As great a challenge and responsibility as it can be to recognize and affirm the image of God in other people, however, it is likewise often difficult to see God’s image in ourselves. But, in fact, each one of us is an imagebearer of God. No less than our forebears are we “sons of Adam and daughters of Eve” born today in the image of the heavenly father, to borrow another phrase from C.S. Lewis. In this way Genesis 1:27 is not just about those human beings back there at the beginning. It is also a text that speaks directly to us today, and to all people throughout the history of the world. You, too, whether male or female, rich or poor, black or white, are created in God’s image.
The implications of this for our lives can hardly be overstated. We must not only recognize, affirm, and honor the dignity of others. We must also live in a way that is worthy of our honored status as God’s imagebearers. For Christians this means understanding our place as God’s adopted children (Ro. 8:14-17). In the Ancient Near East, the symbol of bearing an image included this kind of responsibility, that of a child to a parent, an heir to a monarch, or a steward to a ruler.
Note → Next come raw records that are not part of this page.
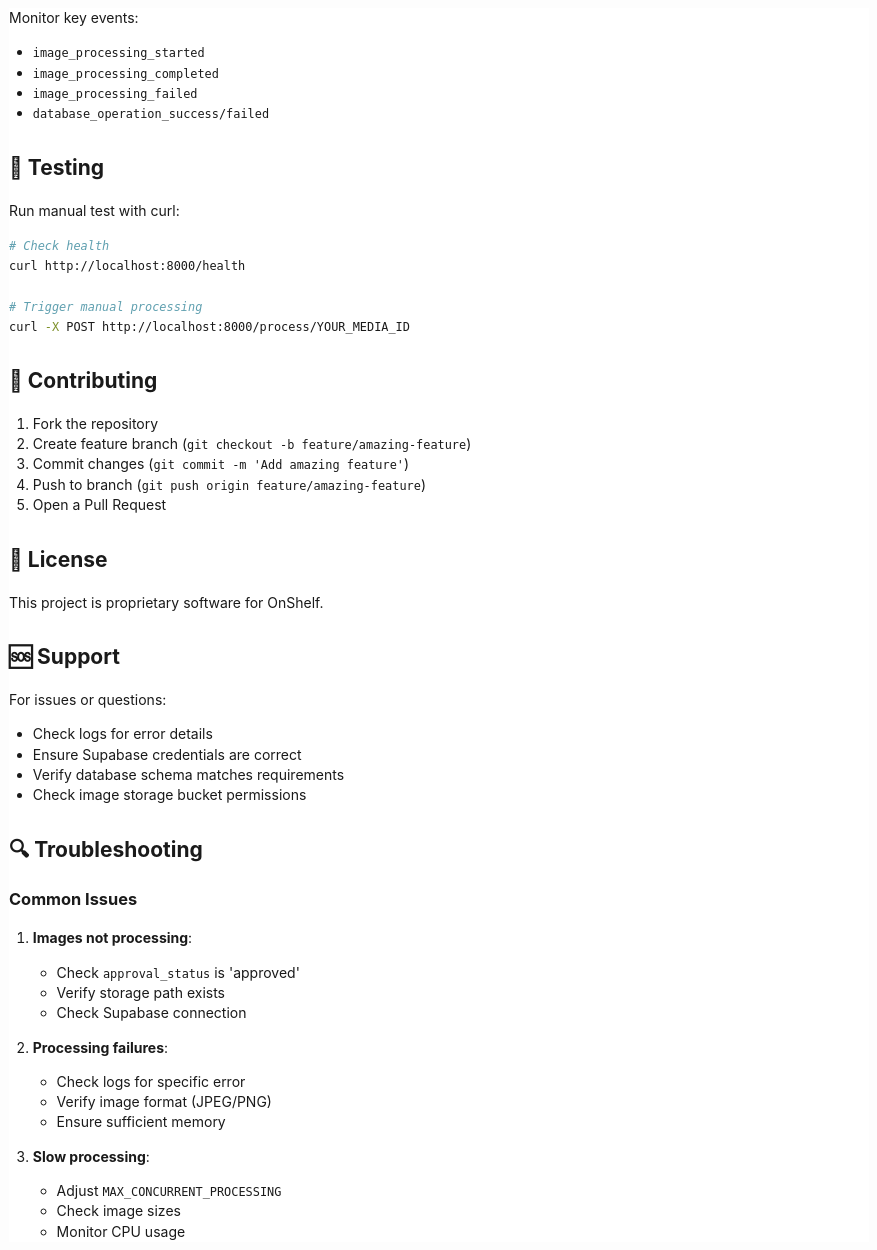 Monitor key events:
- `image_processing_started`
- `image_processing_completed`
- `image_processing_failed`
- `database_operation_success/failed`

## 🧪 Testing

Run manual test with curl:

```bash
# Check health
curl http://localhost:8000/health

# Trigger manual processing
curl -X POST http://localhost:8000/process/YOUR_MEDIA_ID
```

## 🤝 Contributing

1. Fork the repository
2. Create feature branch (`git checkout -b feature/amazing-feature`)
3. Commit changes (`git commit -m 'Add amazing feature'`)
4. Push to branch (`git push origin feature/amazing-feature`)
5. Open a Pull Request

## 📝 License

This project is proprietary software for OnShelf.

## 🆘 Support

For issues or questions:
- Check logs for error details
- Ensure Supabase credentials are correct
- Verify database schema matches requirements
- Check image storage bucket permissions

## 🔍 Troubleshooting

### Common Issues

1. **Images not processing**:
   - Check `approval_status` is 'approved'
   - Verify storage path exists
   - Check Supabase connection

2. **Processing failures**:
   - Check logs for specific error
   - Verify image format (JPEG/PNG)
   - Ensure sufficient memory

3. **Slow processing**:
   - Adjust `MAX_CONCURRENT_PROCESSING`
   - Check image sizes
   - Monitor CPU usage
As an imagebearer of God, therefore, each one of us has an exalted status as God’s representative in this world, and a corresponding calling to exercise proper authority in our own areas of influence. We have a stewardship responsibility that flows directly from this created human nature. The “load, or weight, or burden,” as Lewis refers to it, presses upon us not only in the context of “our neighbour’s glory,” but also in our own rights and responsibilities as God’s imagebearers.
Human beings are the crown of God’s creation (Ps. 8:5), and as such each one of us bears the weight of that royal diadem. A wondrous aspect of this glorious reality is that God’s image is reflected and refracted in the various and diverse callings of human beings, a reality seminally present in the creation of human beings in God’s image as male and female. Thus the Reformed theologian Herman Bavinck argues, “Not merely one of them, but both, and not the one separate from the other, but man and woman together, in mutual relation, each created in his or her own manner and each in a special dimension created in God’s image and together displaying God’s likeness.”
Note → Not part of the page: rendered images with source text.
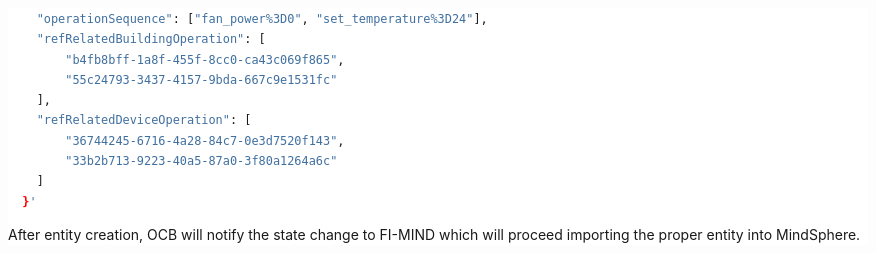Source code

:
```sh
    "operationSequence": ["fan_power%3D0", "set_temperature%3D24"],
    "refRelatedBuildingOperation": [
        "b4fb8bff-1a8f-455f-8cc0-ca43c069f865",
        "55c24793-3437-4157-9bda-667c9e1531fc"
    ],
    "refRelatedDeviceOperation": [
        "36744245-6716-4a28-84c7-0e3d7520f143",
        "33b2b713-9223-40a5-87a0-3f80a1264a6c"
    ]
  }'
```

After entity creation, OCB will notify the state change to FI-MIND which will proceed importing the proper entity into MindSphere.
Each one of us has a unique and unrepeatable place in God’s created order. Each one of us lives, moves, and has our being within the context of a unique set of relationships, talents, dispositions, and opportunities. Each one of us, no matter the differences and diversities that exist, has some service we can render to further God’s glory. As Rudy Carrasco observes:
Every single person on the face of the planet is created in God’s image. Everybody has the same heavenly Father. Everybody has capacity, talent, and ability. Everybody has responsibility. Everybody has stewardship responsibility…. You have a responsibility to be a steward of the resources under your control because you have a heavenly Father who has put great things inside of you and that’s waiting to be called out and developed and extracted.
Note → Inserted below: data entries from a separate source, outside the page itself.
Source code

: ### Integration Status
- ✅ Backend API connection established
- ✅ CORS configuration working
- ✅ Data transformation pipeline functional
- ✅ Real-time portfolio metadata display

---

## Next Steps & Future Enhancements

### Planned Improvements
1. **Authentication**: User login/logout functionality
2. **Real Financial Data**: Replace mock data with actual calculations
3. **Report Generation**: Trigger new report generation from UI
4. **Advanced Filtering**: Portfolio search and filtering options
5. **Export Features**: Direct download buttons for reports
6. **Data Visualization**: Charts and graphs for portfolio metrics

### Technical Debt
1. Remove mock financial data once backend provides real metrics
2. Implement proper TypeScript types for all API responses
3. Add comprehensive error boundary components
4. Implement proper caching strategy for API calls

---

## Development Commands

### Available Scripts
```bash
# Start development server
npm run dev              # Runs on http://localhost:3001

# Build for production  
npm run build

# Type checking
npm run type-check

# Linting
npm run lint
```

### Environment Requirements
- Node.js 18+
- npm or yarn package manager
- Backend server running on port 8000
All this is true, says Carrasco, no matter your economic station or social standing, no matter “what dirt hovel you’re living in, in Brazil or Mexico City or Manila.”
The creation of human beings in the image of God is a grand calling, a royal mandate, and an august responsibility. Let us affirm the dignity of all human beings, others as well as ourselves, and thus fulfill the great commandment to “love your neighbor as yourself” (Mark 12:31).